● **Work instructions**
Your answer must be an exact copy of the records, with no pictures included.

● **Data**
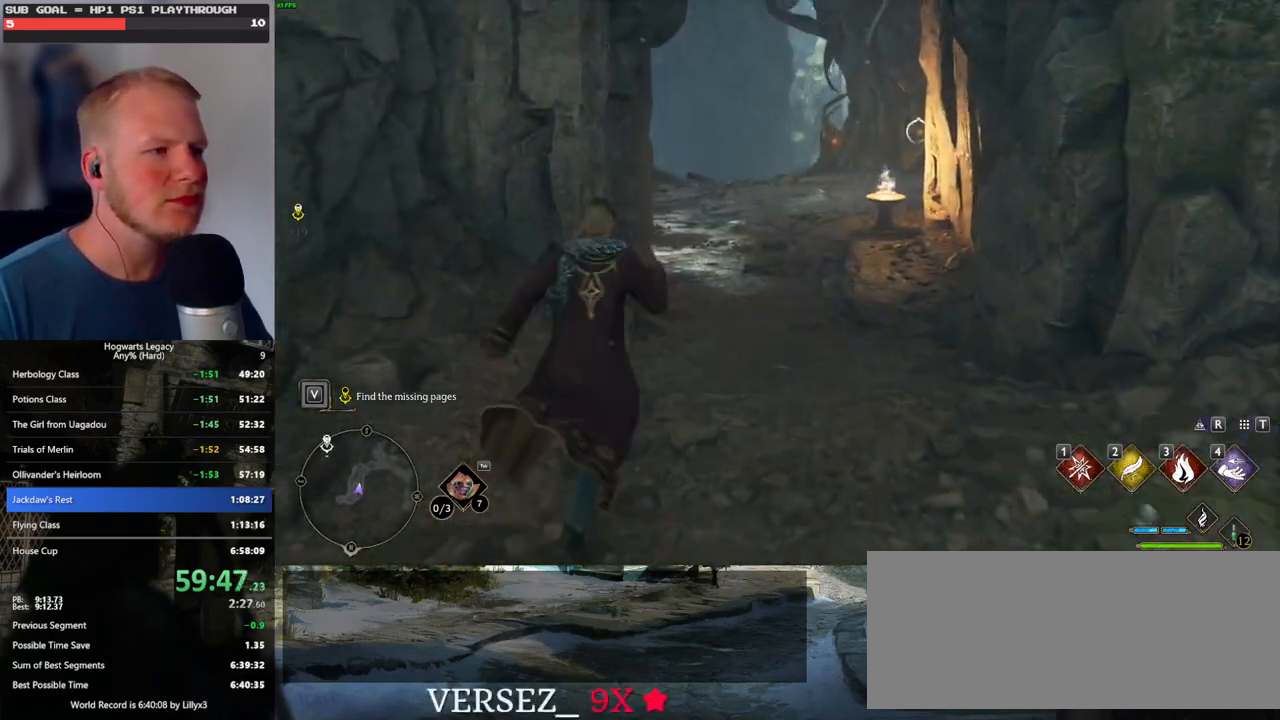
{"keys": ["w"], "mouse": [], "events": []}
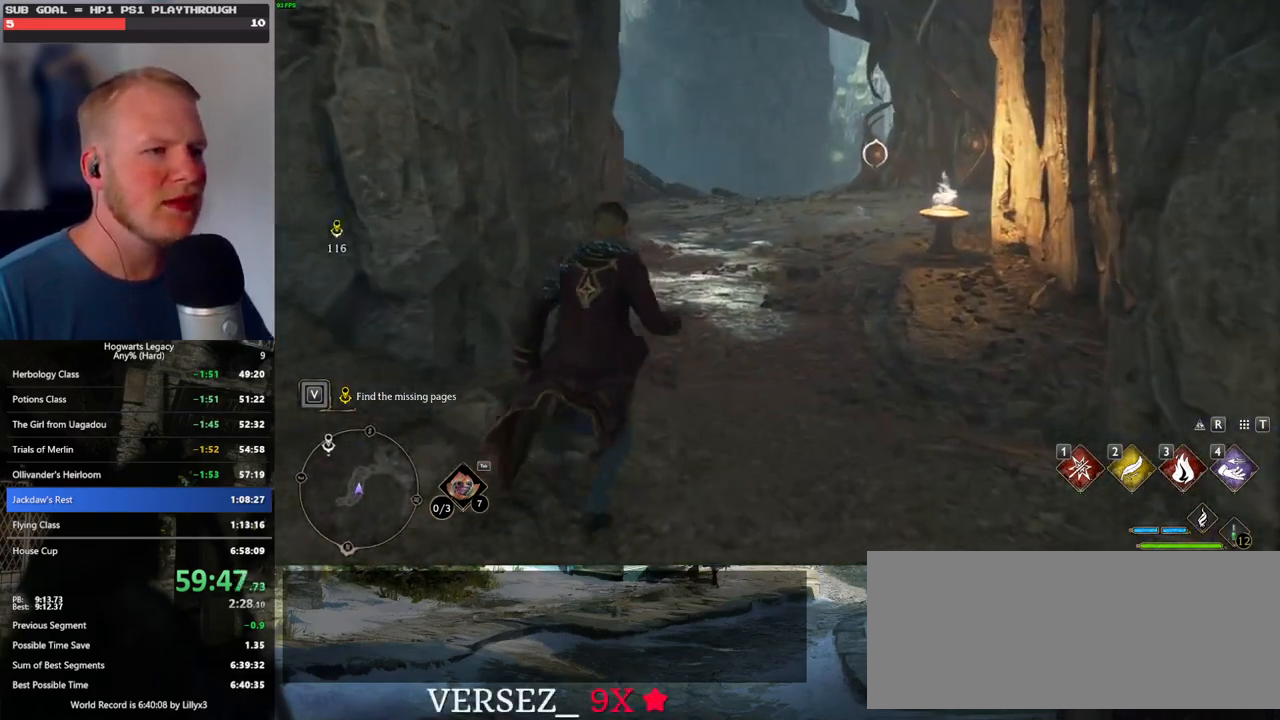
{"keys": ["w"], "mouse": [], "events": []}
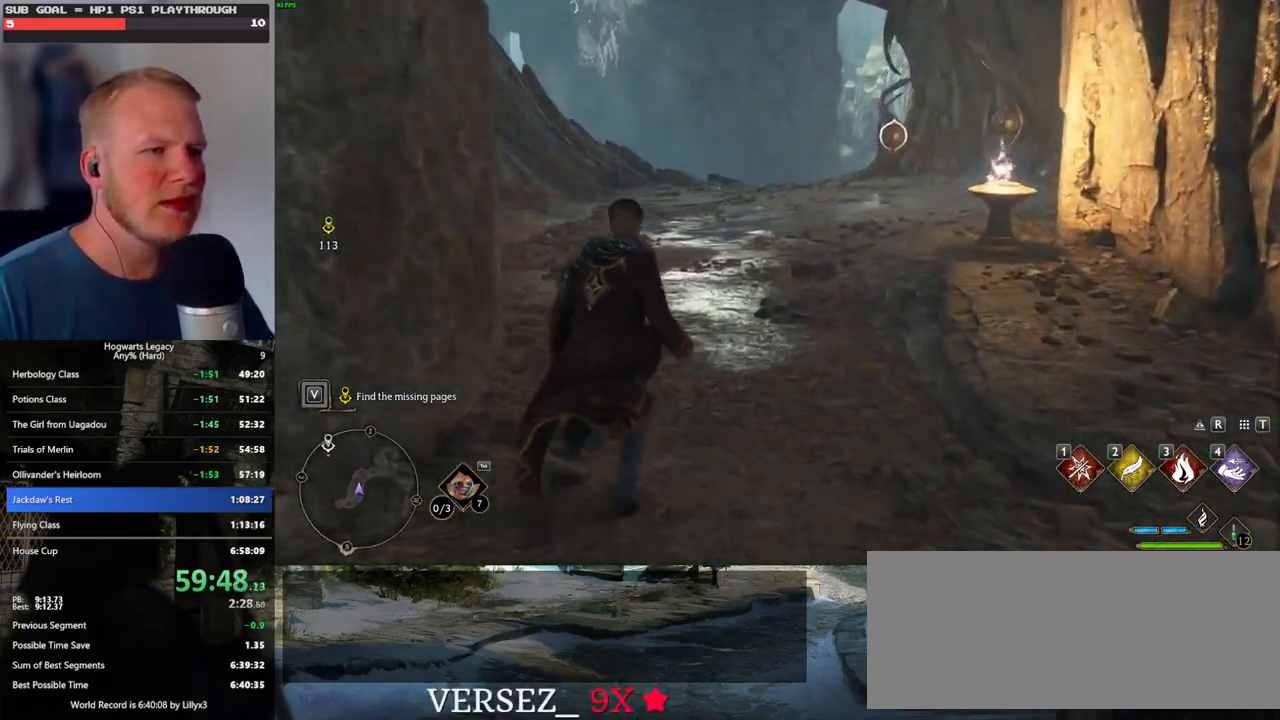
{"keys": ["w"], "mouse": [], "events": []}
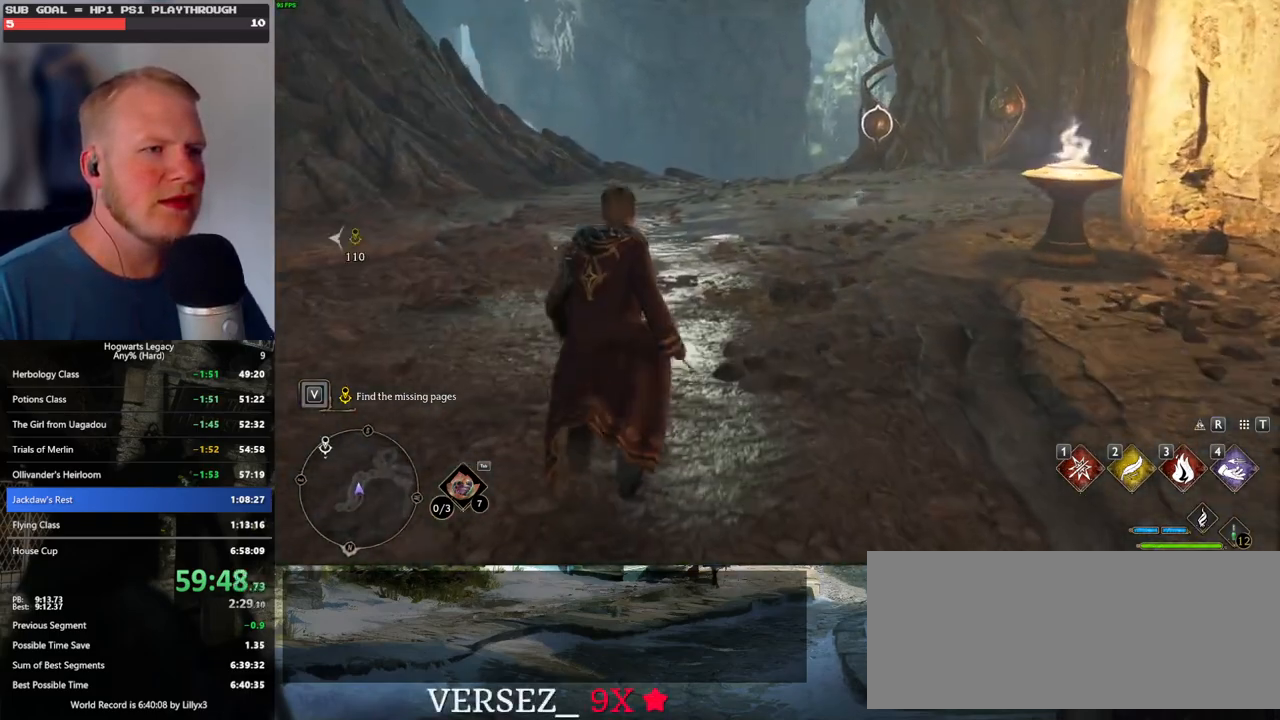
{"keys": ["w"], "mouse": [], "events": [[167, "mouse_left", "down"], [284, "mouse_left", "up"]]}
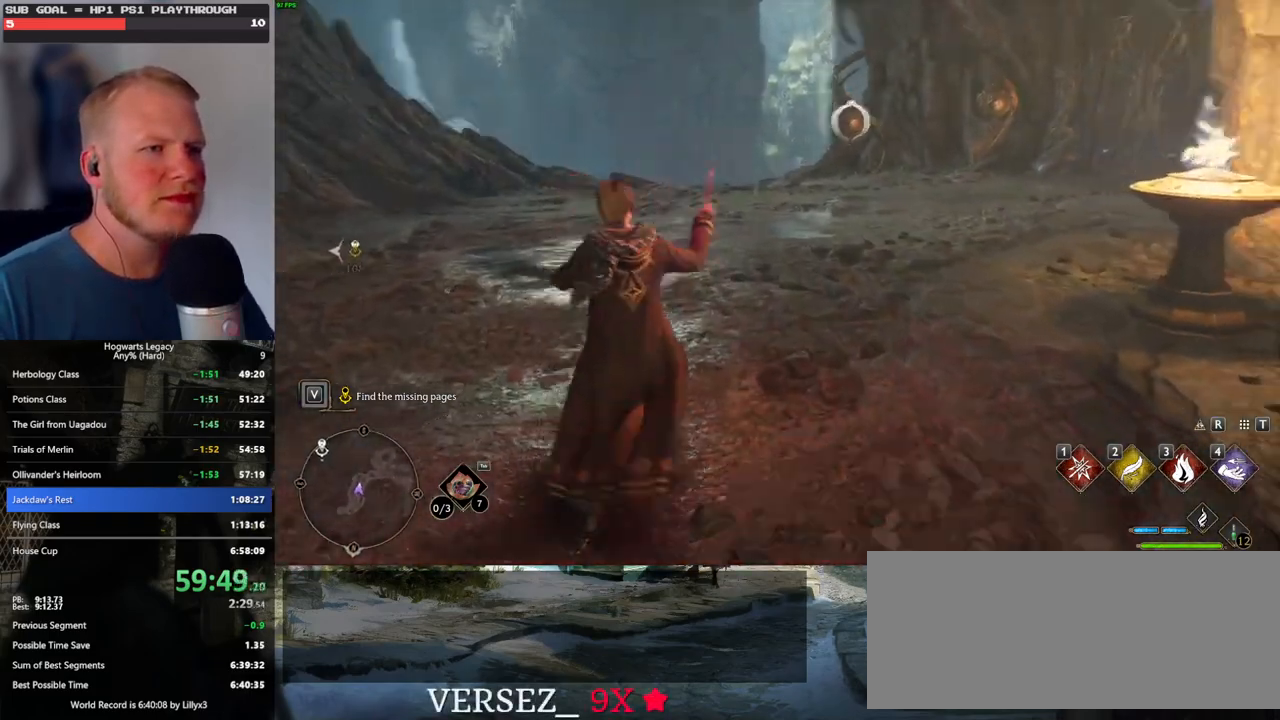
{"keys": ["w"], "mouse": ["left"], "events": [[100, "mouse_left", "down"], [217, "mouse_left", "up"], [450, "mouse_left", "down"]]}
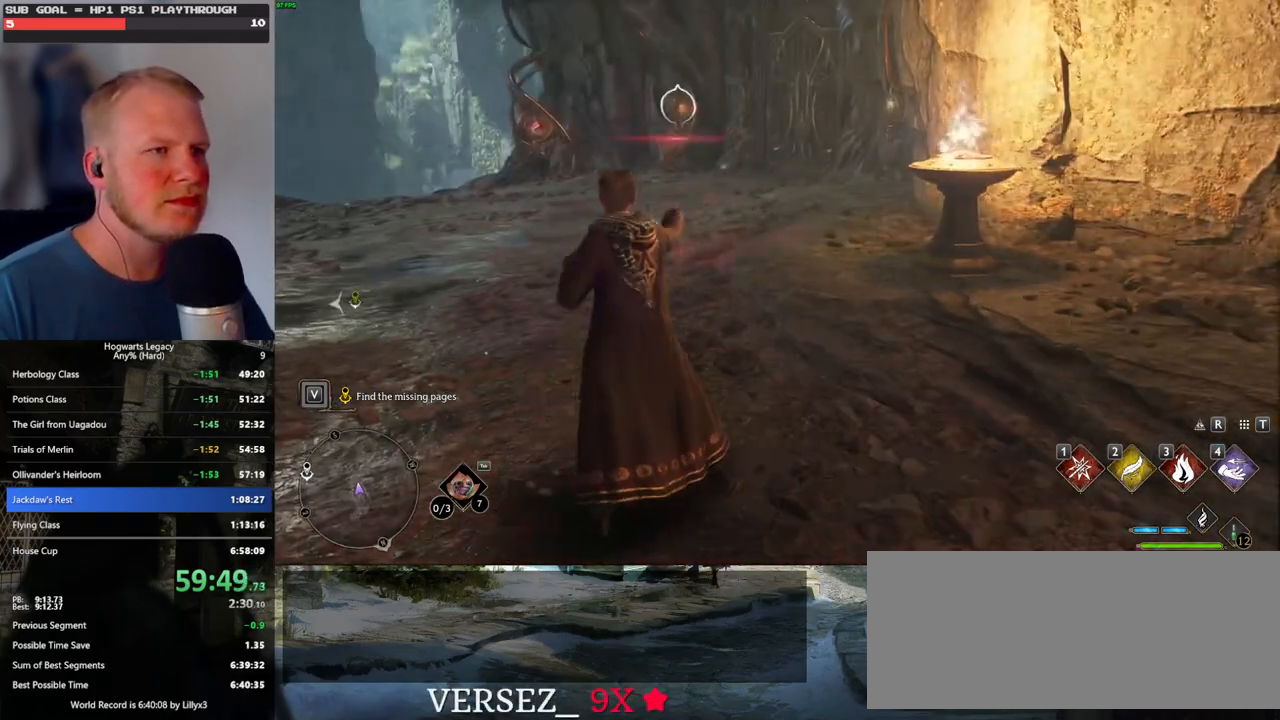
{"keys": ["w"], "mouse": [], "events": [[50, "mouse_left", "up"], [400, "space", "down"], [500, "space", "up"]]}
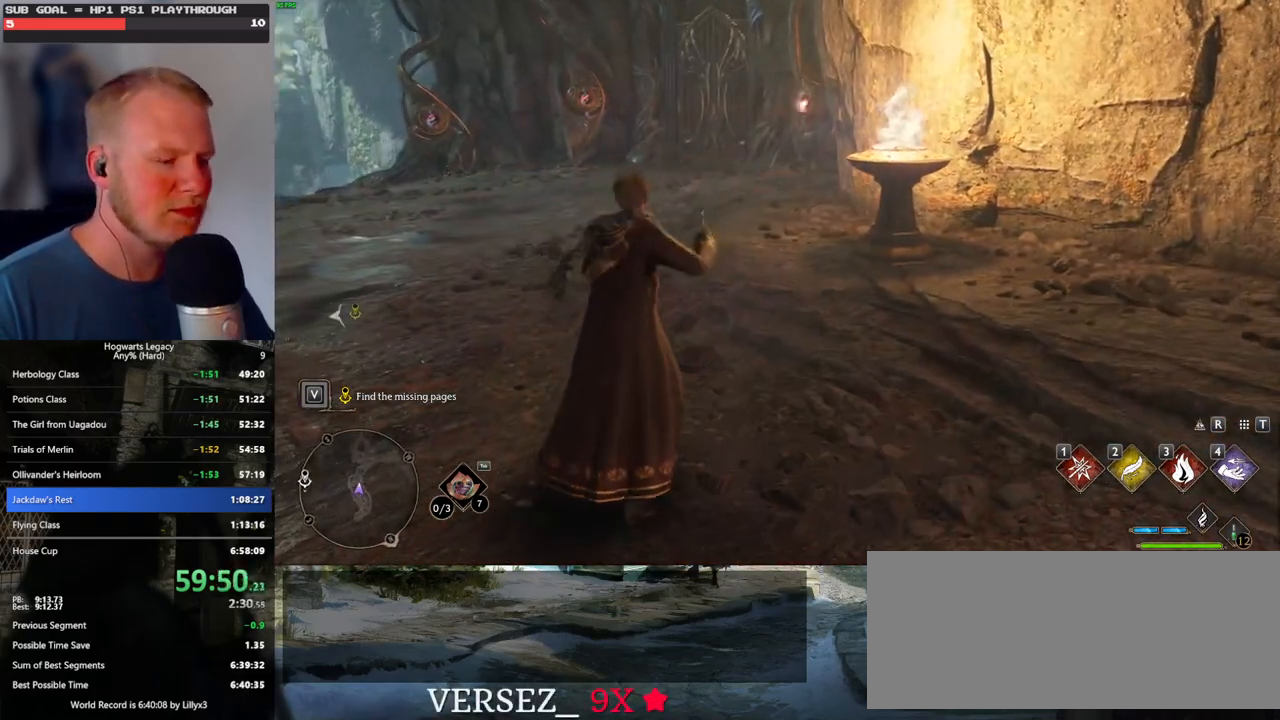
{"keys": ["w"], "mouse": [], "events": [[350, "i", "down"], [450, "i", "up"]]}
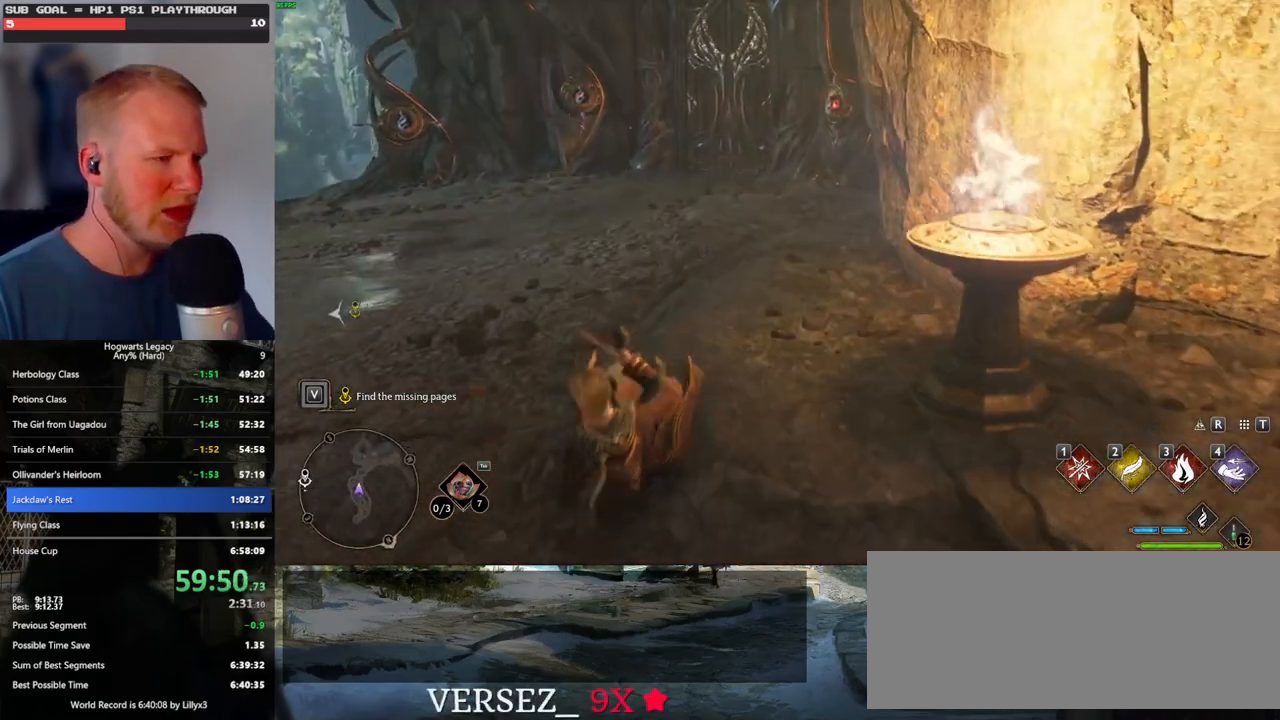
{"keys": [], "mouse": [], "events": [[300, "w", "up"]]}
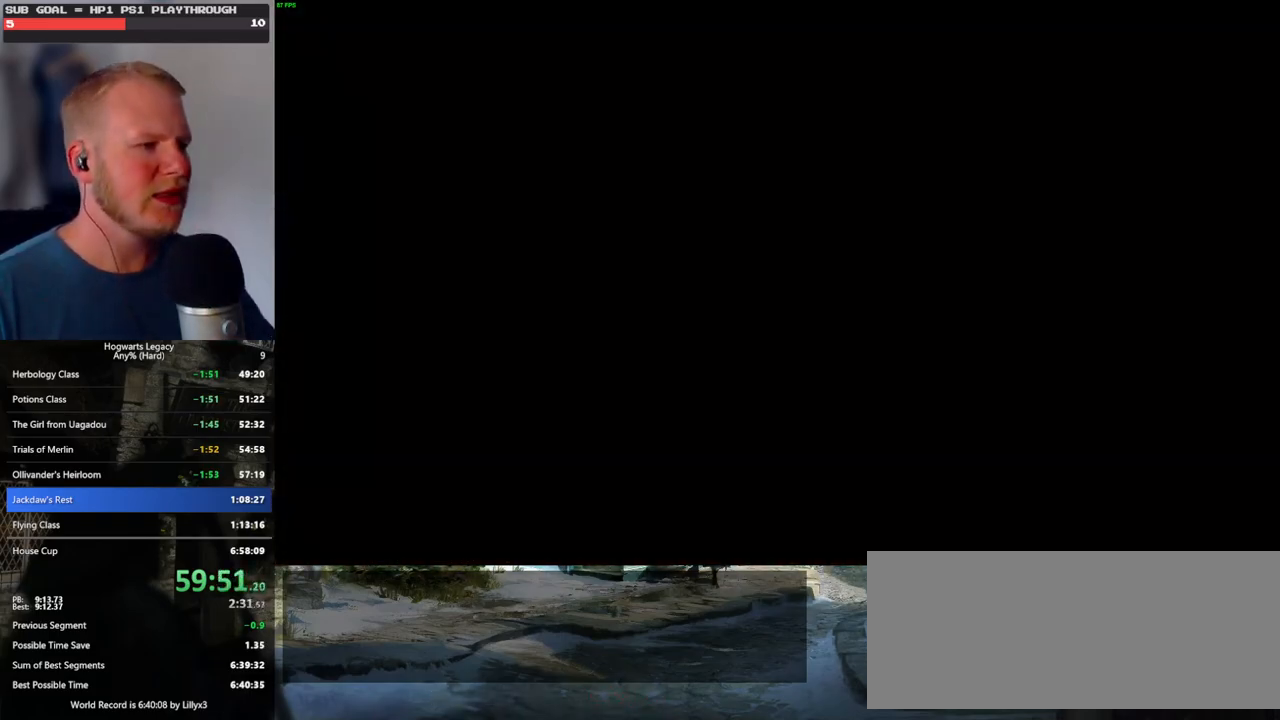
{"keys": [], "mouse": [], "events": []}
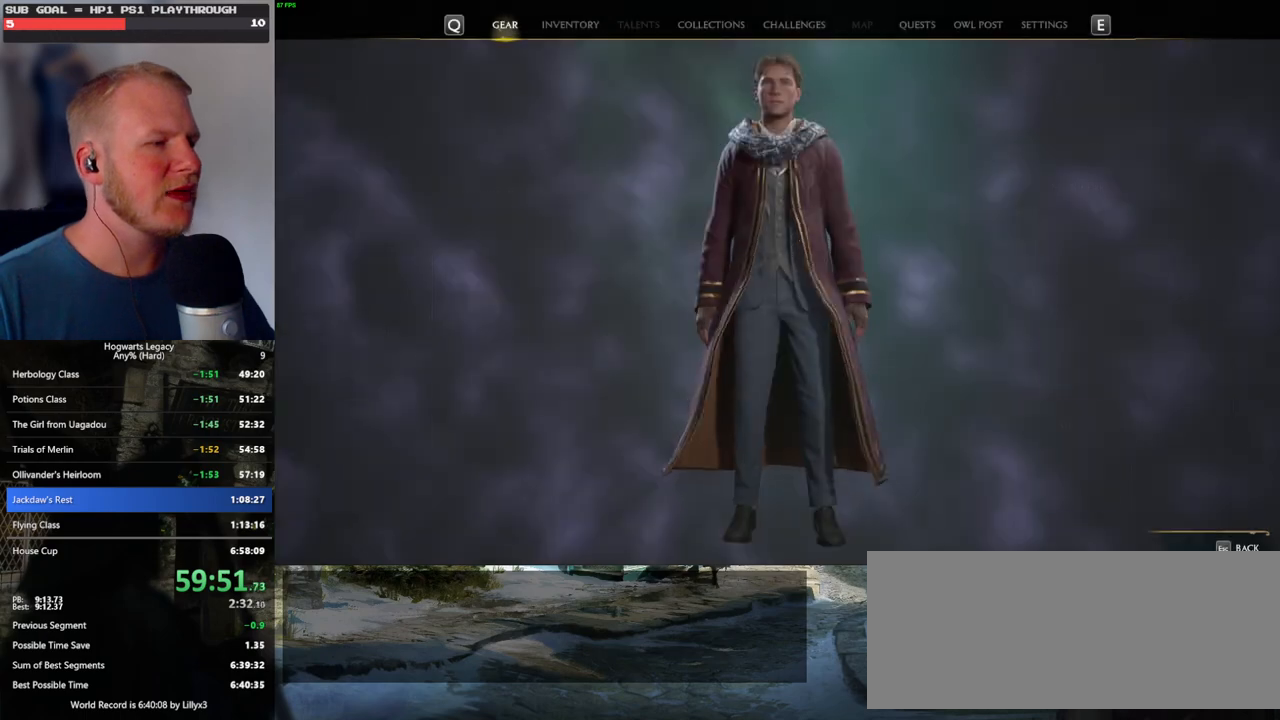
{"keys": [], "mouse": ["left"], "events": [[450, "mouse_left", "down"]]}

● **Reply to the exercise**
{"keys": ["w"], "mouse": [], "events": []}
{"keys": ["w"], "mouse": [], "events": []}
{"keys": ["w"], "mouse": [], "events": []}
{"keys": ["w"], "mouse": [], "events": [[167, "mouse_left", "down"], [284, "mouse_left", "up"]]}
{"keys": ["w"], "mouse": ["left"], "events": [[100, "mouse_left", "down"], [217, "mouse_left", "up"], [450, "mouse_left", "down"]]}
{"keys": ["w"], "mouse": [], "events": [[50, "mouse_left", "up"], [400, "space", "down"], [500, "space", "up"]]}
{"keys": ["w"], "mouse": [], "events": [[350, "i", "down"], [450, "i", "up"]]}
{"keys": [], "mouse": [], "events": [[300, "w", "up"]]}
{"keys": [], "mouse": [], "events": []}
{"keys": [], "mouse": ["left"], "events": [[450, "mouse_left", "down"]]}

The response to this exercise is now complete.